I am captivated by Philip Gourevitch's book, We Wish To Inform You That Tomorrow We Will Be Killed With Our Families: Stories From Rwanda -- to the point that it's difficult for me to pick up any other book in the meanwhile (unusual for me). It is at the point where I'll ramble on and on about the book, and I'm itching to read aloud to anyone who will listen. And so, dear reader, I am inclined to share the text with you too:
Genocide, after all, is an exercise in community building. A vigorous totalitarian order requires that the people be invested in the leaders' scheme, and while genocide may be the most perverse and ambitious means to this end, it is also the most comprehensive.

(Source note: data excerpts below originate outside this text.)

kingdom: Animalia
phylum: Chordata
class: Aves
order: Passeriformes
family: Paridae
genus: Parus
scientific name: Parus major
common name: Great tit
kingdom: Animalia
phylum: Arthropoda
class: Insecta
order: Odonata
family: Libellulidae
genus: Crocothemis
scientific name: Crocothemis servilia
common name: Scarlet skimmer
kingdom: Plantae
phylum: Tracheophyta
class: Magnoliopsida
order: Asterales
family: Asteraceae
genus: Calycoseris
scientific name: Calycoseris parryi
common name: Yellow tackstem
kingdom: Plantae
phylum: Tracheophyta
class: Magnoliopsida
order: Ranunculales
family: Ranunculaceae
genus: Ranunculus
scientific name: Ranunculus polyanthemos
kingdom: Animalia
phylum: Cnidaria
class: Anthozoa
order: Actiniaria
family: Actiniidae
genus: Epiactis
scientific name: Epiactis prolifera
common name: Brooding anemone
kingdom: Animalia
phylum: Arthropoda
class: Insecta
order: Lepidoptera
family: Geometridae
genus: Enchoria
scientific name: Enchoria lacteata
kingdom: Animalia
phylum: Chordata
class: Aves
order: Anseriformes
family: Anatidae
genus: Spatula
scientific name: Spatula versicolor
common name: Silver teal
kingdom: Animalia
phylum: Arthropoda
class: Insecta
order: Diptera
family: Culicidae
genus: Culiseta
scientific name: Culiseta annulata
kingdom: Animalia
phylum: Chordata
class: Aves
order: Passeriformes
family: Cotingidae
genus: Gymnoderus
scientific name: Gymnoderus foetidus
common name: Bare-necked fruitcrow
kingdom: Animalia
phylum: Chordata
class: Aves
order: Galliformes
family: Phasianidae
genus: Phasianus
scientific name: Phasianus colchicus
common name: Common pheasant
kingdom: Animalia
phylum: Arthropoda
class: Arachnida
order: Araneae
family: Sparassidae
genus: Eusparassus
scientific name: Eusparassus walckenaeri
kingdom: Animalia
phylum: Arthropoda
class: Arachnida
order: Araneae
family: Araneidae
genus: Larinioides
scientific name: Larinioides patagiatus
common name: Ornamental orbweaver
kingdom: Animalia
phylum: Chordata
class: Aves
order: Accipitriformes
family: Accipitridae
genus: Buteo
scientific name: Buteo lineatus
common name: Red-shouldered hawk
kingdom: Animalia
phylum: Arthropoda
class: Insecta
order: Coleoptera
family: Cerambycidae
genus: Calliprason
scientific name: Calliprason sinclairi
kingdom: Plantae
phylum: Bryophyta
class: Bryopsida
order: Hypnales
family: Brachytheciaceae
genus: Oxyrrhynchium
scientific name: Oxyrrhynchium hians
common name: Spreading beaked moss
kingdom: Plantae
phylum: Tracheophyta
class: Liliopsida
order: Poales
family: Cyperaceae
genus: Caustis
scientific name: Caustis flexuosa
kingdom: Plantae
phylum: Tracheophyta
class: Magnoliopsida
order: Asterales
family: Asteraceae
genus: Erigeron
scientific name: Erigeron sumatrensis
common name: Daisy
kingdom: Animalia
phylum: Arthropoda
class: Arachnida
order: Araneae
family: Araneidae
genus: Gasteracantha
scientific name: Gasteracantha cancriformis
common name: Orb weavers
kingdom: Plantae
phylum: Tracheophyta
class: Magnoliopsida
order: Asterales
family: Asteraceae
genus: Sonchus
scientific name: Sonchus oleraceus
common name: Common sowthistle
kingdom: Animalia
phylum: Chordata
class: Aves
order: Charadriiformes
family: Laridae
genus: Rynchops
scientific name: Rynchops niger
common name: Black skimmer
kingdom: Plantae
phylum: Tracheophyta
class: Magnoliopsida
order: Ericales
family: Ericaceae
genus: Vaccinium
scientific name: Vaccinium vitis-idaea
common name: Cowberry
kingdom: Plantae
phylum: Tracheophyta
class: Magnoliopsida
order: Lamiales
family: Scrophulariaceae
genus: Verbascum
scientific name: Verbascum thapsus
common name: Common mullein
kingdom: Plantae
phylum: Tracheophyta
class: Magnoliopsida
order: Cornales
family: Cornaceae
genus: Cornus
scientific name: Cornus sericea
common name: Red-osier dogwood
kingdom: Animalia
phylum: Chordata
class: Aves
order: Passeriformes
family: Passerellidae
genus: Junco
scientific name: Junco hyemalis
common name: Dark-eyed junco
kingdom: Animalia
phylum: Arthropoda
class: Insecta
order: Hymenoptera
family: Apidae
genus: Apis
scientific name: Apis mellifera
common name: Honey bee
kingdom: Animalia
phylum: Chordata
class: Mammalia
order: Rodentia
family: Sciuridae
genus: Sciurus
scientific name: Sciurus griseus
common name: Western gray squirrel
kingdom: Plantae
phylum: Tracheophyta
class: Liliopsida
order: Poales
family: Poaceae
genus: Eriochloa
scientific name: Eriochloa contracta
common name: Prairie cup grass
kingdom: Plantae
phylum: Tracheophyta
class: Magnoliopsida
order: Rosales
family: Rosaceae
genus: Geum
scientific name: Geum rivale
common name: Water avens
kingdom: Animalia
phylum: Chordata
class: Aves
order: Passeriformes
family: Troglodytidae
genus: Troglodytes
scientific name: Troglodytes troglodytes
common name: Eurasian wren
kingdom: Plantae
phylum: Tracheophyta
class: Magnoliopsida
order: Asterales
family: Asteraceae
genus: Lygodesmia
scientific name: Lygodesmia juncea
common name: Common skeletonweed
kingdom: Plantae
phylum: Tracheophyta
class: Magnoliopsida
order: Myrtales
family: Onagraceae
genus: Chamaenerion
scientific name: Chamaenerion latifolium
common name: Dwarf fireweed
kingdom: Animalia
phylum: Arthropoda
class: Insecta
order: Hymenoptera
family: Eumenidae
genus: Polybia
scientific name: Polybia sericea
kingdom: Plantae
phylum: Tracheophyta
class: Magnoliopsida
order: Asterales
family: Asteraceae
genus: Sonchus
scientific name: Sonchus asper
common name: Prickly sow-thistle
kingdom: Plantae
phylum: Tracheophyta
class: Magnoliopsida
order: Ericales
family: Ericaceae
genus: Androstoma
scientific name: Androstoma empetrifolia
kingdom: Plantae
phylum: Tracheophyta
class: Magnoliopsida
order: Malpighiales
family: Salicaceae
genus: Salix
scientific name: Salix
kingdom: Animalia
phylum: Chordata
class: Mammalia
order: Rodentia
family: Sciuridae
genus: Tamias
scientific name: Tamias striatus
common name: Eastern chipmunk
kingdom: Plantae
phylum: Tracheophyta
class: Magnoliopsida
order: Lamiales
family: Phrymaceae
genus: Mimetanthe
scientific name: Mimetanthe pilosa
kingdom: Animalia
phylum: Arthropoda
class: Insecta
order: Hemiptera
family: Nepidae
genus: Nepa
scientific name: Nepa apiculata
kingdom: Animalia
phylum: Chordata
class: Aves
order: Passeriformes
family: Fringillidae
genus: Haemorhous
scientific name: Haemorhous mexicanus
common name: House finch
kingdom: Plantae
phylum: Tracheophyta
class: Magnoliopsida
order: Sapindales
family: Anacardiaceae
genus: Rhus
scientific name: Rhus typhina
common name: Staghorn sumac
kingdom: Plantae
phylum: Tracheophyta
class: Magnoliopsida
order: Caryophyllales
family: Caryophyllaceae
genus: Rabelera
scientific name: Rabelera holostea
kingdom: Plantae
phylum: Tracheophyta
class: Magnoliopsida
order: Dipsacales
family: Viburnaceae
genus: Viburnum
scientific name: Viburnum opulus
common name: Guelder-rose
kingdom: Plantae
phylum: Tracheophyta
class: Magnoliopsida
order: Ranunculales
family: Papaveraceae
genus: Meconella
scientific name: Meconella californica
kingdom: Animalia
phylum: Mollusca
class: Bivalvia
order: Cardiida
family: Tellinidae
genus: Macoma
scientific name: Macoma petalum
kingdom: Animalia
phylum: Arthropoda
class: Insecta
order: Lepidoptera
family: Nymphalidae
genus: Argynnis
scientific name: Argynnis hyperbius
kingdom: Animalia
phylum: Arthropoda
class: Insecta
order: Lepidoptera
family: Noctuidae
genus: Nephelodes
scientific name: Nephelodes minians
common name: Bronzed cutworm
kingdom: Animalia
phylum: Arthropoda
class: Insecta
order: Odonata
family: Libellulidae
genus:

In 1994, Rwanda was regarded in much of the rest of the world as the exemplary instance of the chaos and anarchy associated with collapsed states. In fact, the genocide was the product of order, authoritarianism, decades of modern political theorizing and indoctrination, and one of the most meticulously administered states in history. And strange as it may sound, the ideology--or what Rwandans call "the logic"--of genocide was promoted as a way not to create suffering but to alleviate it. The specter of an absolute menace that requires absolute eradication binds leader and people in a hermetic utopian embrace, and the individual -- always an annoyance to totality -- ceases to exist.
The mass of participants in the practice massacres of the early 1990s may have taken little pleasure in obediently murdering their neighbors. Still, few refused, and assertive resistance was extremely rare. Killing Tutsis was a political tradition in postcolonial Rwanda; it brought people together.